## Work instructions
Set down exactly, from the records below, the line with "keberlanjutan praktik pertanian." through the line with "sedačke, no v", and nothing else.
BEGIN
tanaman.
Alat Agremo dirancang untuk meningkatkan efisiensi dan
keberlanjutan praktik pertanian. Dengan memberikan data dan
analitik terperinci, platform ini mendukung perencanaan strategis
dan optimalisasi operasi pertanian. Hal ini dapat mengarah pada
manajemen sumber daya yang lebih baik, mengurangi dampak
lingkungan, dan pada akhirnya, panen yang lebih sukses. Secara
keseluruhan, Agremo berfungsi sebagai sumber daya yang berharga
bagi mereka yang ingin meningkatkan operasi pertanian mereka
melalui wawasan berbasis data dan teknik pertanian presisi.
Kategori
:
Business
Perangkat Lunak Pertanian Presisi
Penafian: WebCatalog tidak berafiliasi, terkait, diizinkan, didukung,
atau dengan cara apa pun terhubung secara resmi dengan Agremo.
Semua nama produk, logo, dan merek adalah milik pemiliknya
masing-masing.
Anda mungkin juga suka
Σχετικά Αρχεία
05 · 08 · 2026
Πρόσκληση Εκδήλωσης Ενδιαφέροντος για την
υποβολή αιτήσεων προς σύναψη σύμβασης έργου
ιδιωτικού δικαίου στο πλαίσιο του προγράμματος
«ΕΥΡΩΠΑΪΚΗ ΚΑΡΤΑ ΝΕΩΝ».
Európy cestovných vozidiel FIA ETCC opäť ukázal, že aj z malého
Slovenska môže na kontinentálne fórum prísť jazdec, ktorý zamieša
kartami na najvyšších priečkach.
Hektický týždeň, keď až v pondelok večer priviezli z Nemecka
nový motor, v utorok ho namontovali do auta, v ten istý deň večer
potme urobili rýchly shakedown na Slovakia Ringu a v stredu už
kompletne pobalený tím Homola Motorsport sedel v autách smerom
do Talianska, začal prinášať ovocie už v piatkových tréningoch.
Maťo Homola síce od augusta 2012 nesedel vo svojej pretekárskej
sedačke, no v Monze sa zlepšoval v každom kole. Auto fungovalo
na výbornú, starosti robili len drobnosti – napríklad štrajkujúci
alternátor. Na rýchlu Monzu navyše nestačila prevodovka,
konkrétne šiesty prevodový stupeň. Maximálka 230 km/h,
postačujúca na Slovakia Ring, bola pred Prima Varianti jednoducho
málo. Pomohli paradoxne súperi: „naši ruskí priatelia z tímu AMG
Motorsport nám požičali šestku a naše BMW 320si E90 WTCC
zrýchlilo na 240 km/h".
END
BEGIN
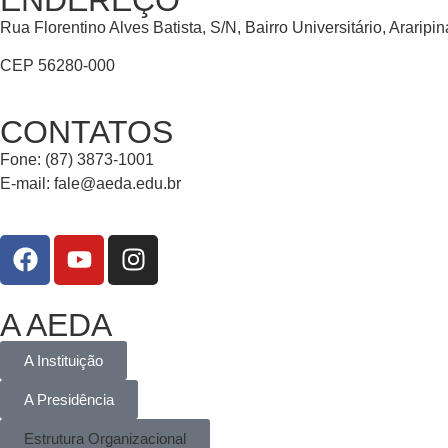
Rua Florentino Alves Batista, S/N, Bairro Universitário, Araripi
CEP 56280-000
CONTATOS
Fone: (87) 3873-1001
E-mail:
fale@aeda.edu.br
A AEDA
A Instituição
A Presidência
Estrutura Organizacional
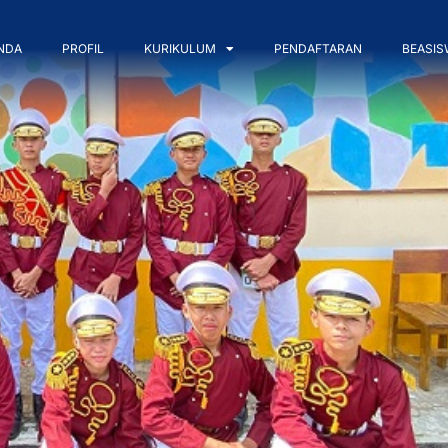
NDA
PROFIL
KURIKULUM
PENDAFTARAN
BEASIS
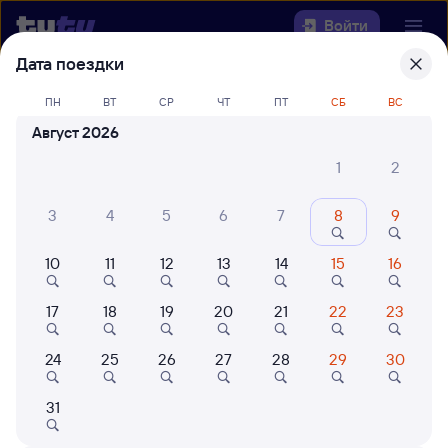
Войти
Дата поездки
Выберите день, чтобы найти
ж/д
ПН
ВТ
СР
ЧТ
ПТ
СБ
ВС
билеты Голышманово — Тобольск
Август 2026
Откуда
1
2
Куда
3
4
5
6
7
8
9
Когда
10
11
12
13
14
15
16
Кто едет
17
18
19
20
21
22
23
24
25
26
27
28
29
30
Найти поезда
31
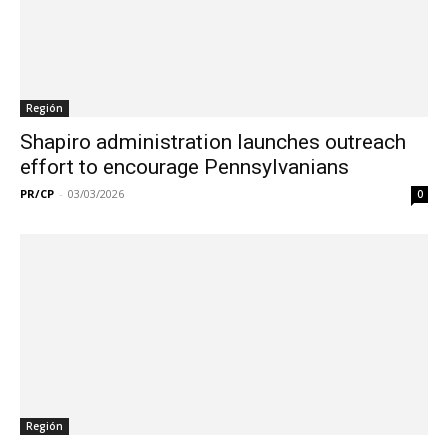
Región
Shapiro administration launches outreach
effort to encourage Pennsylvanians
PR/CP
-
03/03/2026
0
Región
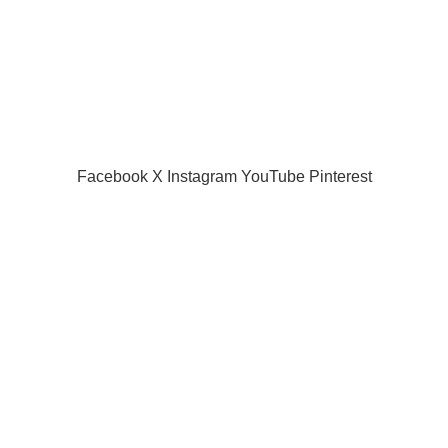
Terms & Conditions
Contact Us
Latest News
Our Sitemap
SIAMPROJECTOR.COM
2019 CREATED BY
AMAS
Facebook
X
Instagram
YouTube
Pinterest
END
## Written answer
keberlanjutan praktik pertanian. Dengan memberikan data dan
analitik terperinci, platform ini mendukung perencanaan strategis
dan optimalisasi operasi pertanian. Hal ini dapat mengarah pada
manajemen sumber daya yang lebih baik, mengurangi dampak
lingkungan, dan pada akhirnya, panen yang lebih sukses. Secara
keseluruhan, Agremo berfungsi sebagai sumber daya yang berharga
bagi mereka yang ingin meningkatkan operasi pertanian mereka
melalui wawasan berbasis data dan teknik pertanian presisi.
Kategori
:
Business
Perangkat Lunak Pertanian Presisi
Penafian: WebCatalog tidak berafiliasi, terkait, diizinkan, didukung,
atau dengan cara apa pun terhubung secara resmi dengan Agremo.
Semua nama produk, logo, dan merek adalah milik pemiliknya
masing-masing.
Anda mungkin juga suka
Σχετικά Αρχεία
05 · 08 · 2026
Πρόσκληση Εκδήλωσης Ενδιαφέροντος για την
υποβολή αιτήσεων προς σύναψη σύμβασης έργου
ιδιωτικού δικαίου στο πλαίσιο του προγράμματος
«ΕΥΡΩΠΑΪΚΗ ΚΑΡΤΑ ΝΕΩΝ».
Európy cestovných vozidiel FIA ETCC opäť ukázal, že aj z malého
Slovenska môže na kontinentálne fórum prísť jazdec, ktorý zamieša
kartami na najvyšších priečkach.
Hektický týždeň, keď až v pondelok večer priviezli z Nemecka
nový motor, v utorok ho namontovali do auta, v ten istý deň večer
potme urobili rýchly shakedown na Slovakia Ringu a v stredu už
kompletne pobalený tím Homola Motorsport sedel v autách smerom
do Talianska, začal prinášať ovocie už v piatkových tréningoch.
Maťo Homola síce od augusta 2012 nesedel vo svojej pretekárskej
sedačke, no v Monze sa zlepšoval v každom kole. Auto fungovalo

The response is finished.